I thank Copilot for generating my check-in.

thanks copilot. sometimes i feel like i'm the copilot haha

Copilot laughs. Copilot always laughs at my jokes.

The last mile problem

The last mile problem refers to the high cost and complexity involved in delivering goods to the final customer. It is relatively trivial, or at least a mostly solved problem, to get goods from a manufacturer to a distribution hub at scale. But getting those goods from the distribution hub to individual doorsteps is insanely logistically difficult.

Using AI is kind of like this, for me. Sure, I do still need to think. But I don't have to think as hard. AI will do hundreds of miles of thinking for me. I just have to think the last mile. Make the two-line tweak that makes all 30 generated Jest tests pass. Put my name at the top of the check-in.

You may be gleaning from this post that I myself am a self-hating AI user or severe skeptic. I am not. I would say I'm a moderate skeptic: it is a transformative technology that will have a lasting impact. What impact will remain to be seen when the fog of grift lifts.
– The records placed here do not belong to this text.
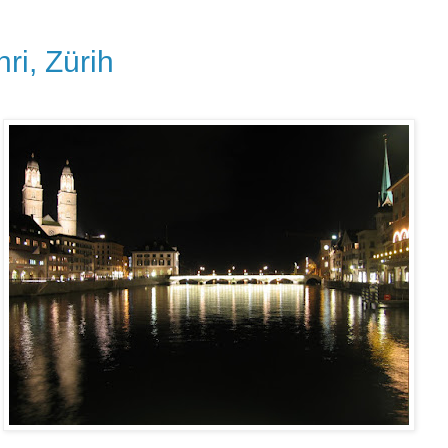
ri, Zürih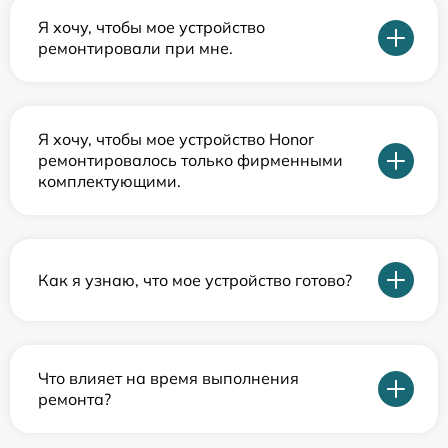
Я хочу, чтобы мое устройство
ремонтировали при мне.
Я хочу, чтобы мое устройство Honor
ремонтировалось только фирменными
комплектующими.
Как я узнаю, что мое устройство готово?
Что влияет на время выполнения
ремонта?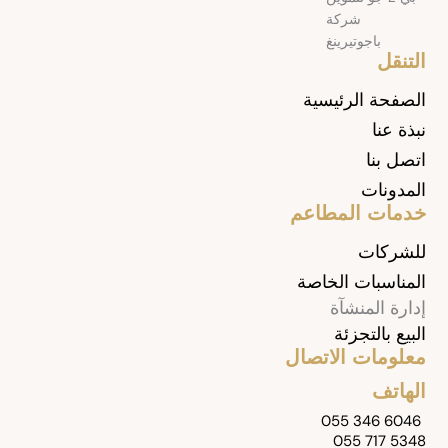
التنقل
الصفحة الرئيسية
نبذة عنا
اتصل بنا
المدونات
خدمات المطاعم
للشركات
المناسبات الخاصة
إدارة المنشآة
البيع بالتجزئة
معلومات الاتصال
الهاتف
055 346 6046
055 717 5348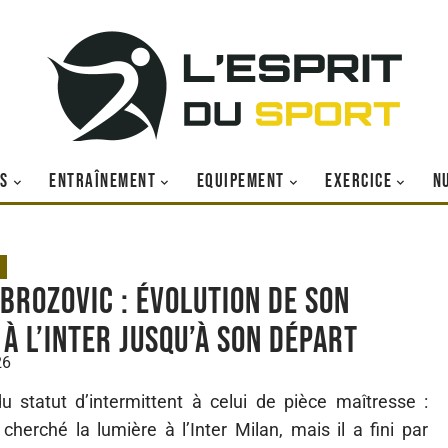
S
ENTRAÎNEMENT
EQUIPEMENT
EXERCICE
N
 Brozovic : évolution de son
 à l’Inter jusqu’à son départ
26
 statut d’intermittent à celui de pièce maîtresse :
erché la lumière à l’Inter Milan, mais il a fini par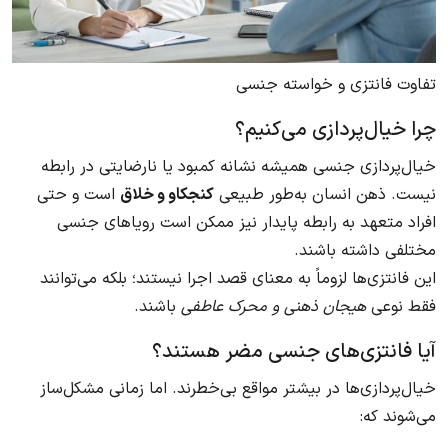
تفاوت فانتزی و خواسته جنسی
چرا خیال‌پردازی می‌کنیم؟
خیال‌پردازی جنسی همیشه نشانه کمبود یا نارضایتی در رابطه
نیست. ذهن انسان به‌طور طبیعی
کنجکاو و خلاق
است و حتی
افراد متعهد به رابطه پایدار نیز ممکن است رویاهای جنسی
مختلفی داشته باشند.
این فانتزی‌ها لزوماً به معنای قصد اجرا نیستند؛ بلکه می‌توانند
فقط نوعی
هیجان ذهنی و محرک عاطفی
باشند.
آیا فانتزی‌های جنسی مضر هستند؟
خیال‌پردازی‌ها در بیشتر مواقع بی‌خطرند. اما زمانی مشکل‌ساز
می‌شوند که: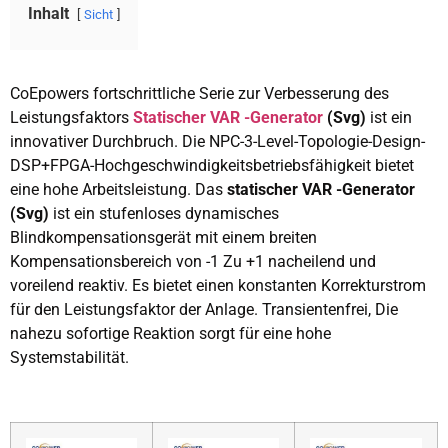
Inhalt
Sicht
CoEpowers fortschrittliche Serie zur Verbesserung des
Leistungsfaktors
Statischer VAR -Generator
(Svg)
ist ein
innovativer Durchbruch. Die NPC-3-Level-Topologie-Design-
DSP+FPGA-Hochgeschwindigkeitsbetriebsfähigkeit bietet
eine hohe Arbeitsleistung. Das
statischer VAR -Generator
(Svg)
ist ein stufenloses dynamisches
Blindkompensationsgerät mit einem breiten
Kompensationsbereich von -1 Zu +1 nacheilend und
voreilend reaktiv. Es bietet einen konstanten Korrekturstrom
für den Leistungsfaktor der Anlage. Transientenfrei, Die
nahezu sofortige Reaktion sorgt für eine hohe
Systemstabilität.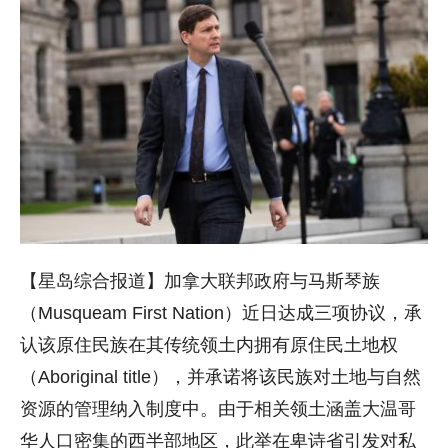
【星岛综合报道】加拿大联邦政府与马斯琴族
（Musqueam First Nation）近日达成三项协议，承
认该原住民族在其传统领土内拥有原住民土地权
（Aboriginal title），并承诺将该民族对土地与自然
资源的管理纳入制度中。由于相关领土涵盖大温哥
华人口密集的西半部地区，此举在卑诗省引发对私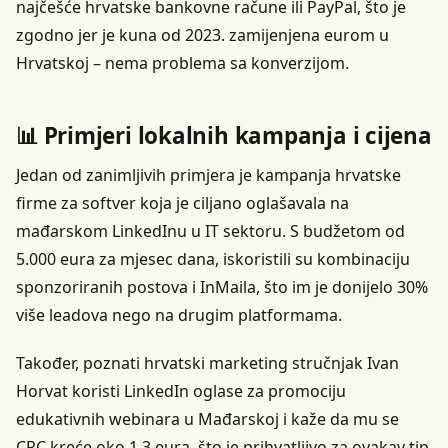
najčešće hrvatske bankovne račune ili PayPal, što je
zgodno jer je kuna od 2023. zamijenjena eurom u
Hrvatskoj – nema problema sa konverzijom.
📊 Primjeri lokalnih kampanja i cijena
Jedan od zanimljivih primjera je kampanja hrvatske
firme za softver koja je ciljano oglašavala na
mađarskom LinkedInu u IT sektoru. S budžetom od
5.000 eura za mjesec dana, iskoristili su kombinaciju
sponzoriranih postova i InMaila, što im je donijelo 30%
više leadova nego na drugim platformama.
Također, poznati hrvatski marketing stručnjak Ivan
Horvat koristi LinkedIn oglase za promociju
edukativnih webinara u Mađarskoj i kaže da mu se
CPC kreće oko 1,3 eura, što je prihvatljivo za ovakav tip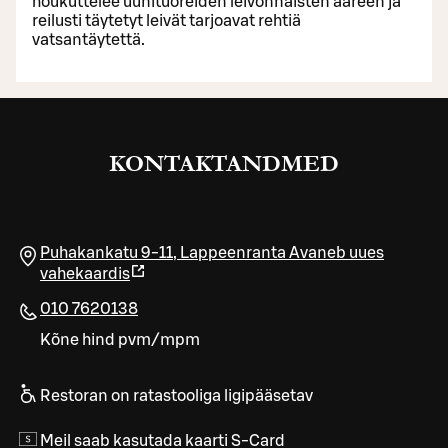
houkuttelee uunituoreiden leivonnaisten ääreen ja
reilusti täytetyt leivät tarjoavat rehtiä
vatsantäytettä.
KONTAKTANDMED
Puhakankatu 9-11
,
Lappeenranta
Avaneb uues
vahekaardis
010 7620138
Kõne hind pvm/mpm
Restoran on ratastooliga ligipääsetav
Meil saab kasutada kaarti S-Card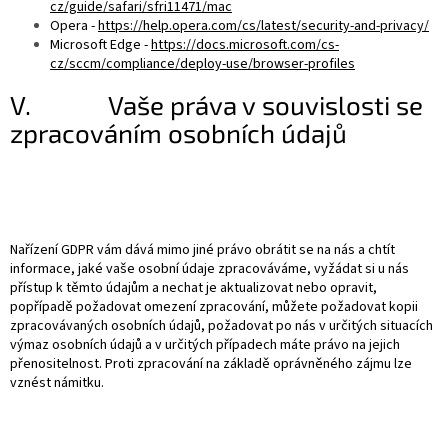
cz/guide/safari/sfri11471/mac
Opera -
https://help.opera.com/cs/latest/security-and-privacy/
Microsoft Edge -
https://docs.microsoft.com/cs-
cz/sccm/compliance/deploy-use/browser-profiles
V. Vaše práva v souvislosti se
zpracováním osobních údajů
Nařízení GDPR vám dává mimo jiné právo obrátit se na nás a chtít
informace, jaké vaše osobní údaje zpracováváme, vyžádat si u nás
přístup k těmto údajům a nechat je aktualizovat nebo opravit,
popřípadě požadovat omezení zpracování, můžete požadovat kopii
zpracovávaných osobních údajů, požadovat po nás v určitých situacích
výmaz osobních údajů a v určitých případech máte právo na jejich
přenositelnost. Proti zpracování na základě oprávněného zájmu lze
vznést námitku.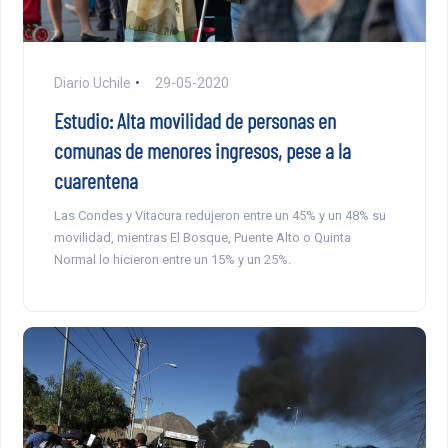
Diario Uchile
29-05-2020
Estudio: Alta movilidad de personas en
comunas de menores ingresos, pese a la
cuarentena
Las Condes y Vitacura redujeron entre un 45% y un 48% su
movilidad, mientras El Bosque, Puente Alto o Quinta
Normal lo hicieron entre un 15% y un 25%.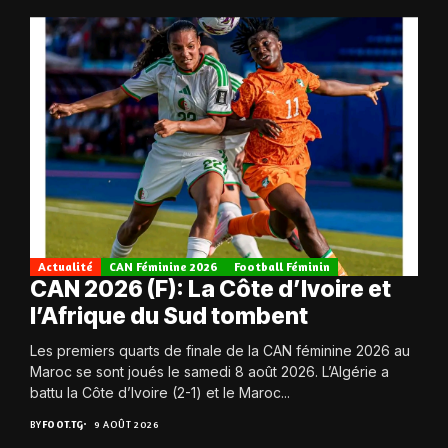
Actualité
CAN Féminine 2026
Football Féminin
CAN 2026 (F): La Côte d’Ivoire et
l’Afrique du Sud tombent
Les premiers quarts de finale de la CAN féminine 2026 au
Maroc se sont joués le samedi 8 août 2026. L’Algérie a
battu la Côte d’Ivoire (2-1) et le Maroc...
BY
FOOT.TG
9 AOÛT 2026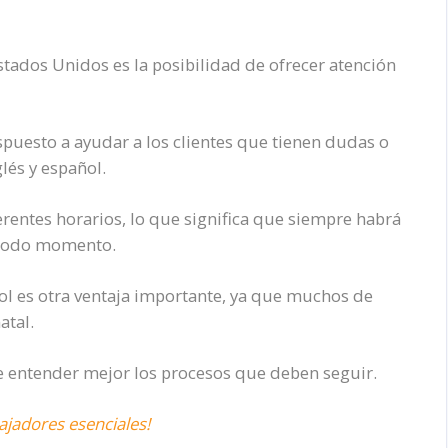
stados Unidos es la posibilidad de ofrecer atención
spuesto a ayudar a los clientes que tienen dudas o
lés y español.
rentes horarios, lo que significa que siempre habrá
n todo momento.
ol es otra ventaja importante, ya que muchos de
atal.
te entender mejor los procesos que deben seguir.
bajadores esenciales!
As I haven't been around for so long, I wonder how people felt when other big strides were made in this industry, and how it compares to this one. I don't doubt that there were programmers out there who thought that the invention of the compiler would cause the skill level of the median programmer to decrease. Or more likely the invention of hands-off memory management like garbage collection. And they were probably right, but only technically. The median embedded engineer is probably more skilled than the median backend engineer. But that didn't stop the median backend engineer from making a hundred thousand dollars per year to crank out API crud.

Is it the same thing? Garbage collection means that I don't have to think about memory management. Did it make me dumber? Or did it free up space in my brain to tackle other problems? Will AI do the same thing? I don't know.

Maybe I'll think even harder now that I don't have to think as much. Just as agriculture has freed humanity from the toil of searching a harsh landscape for food, I will be freed from the toil of React and Datadog and AWS and Jira. Maybe I'll think of something really great one day. As long as I feel like thinking about it.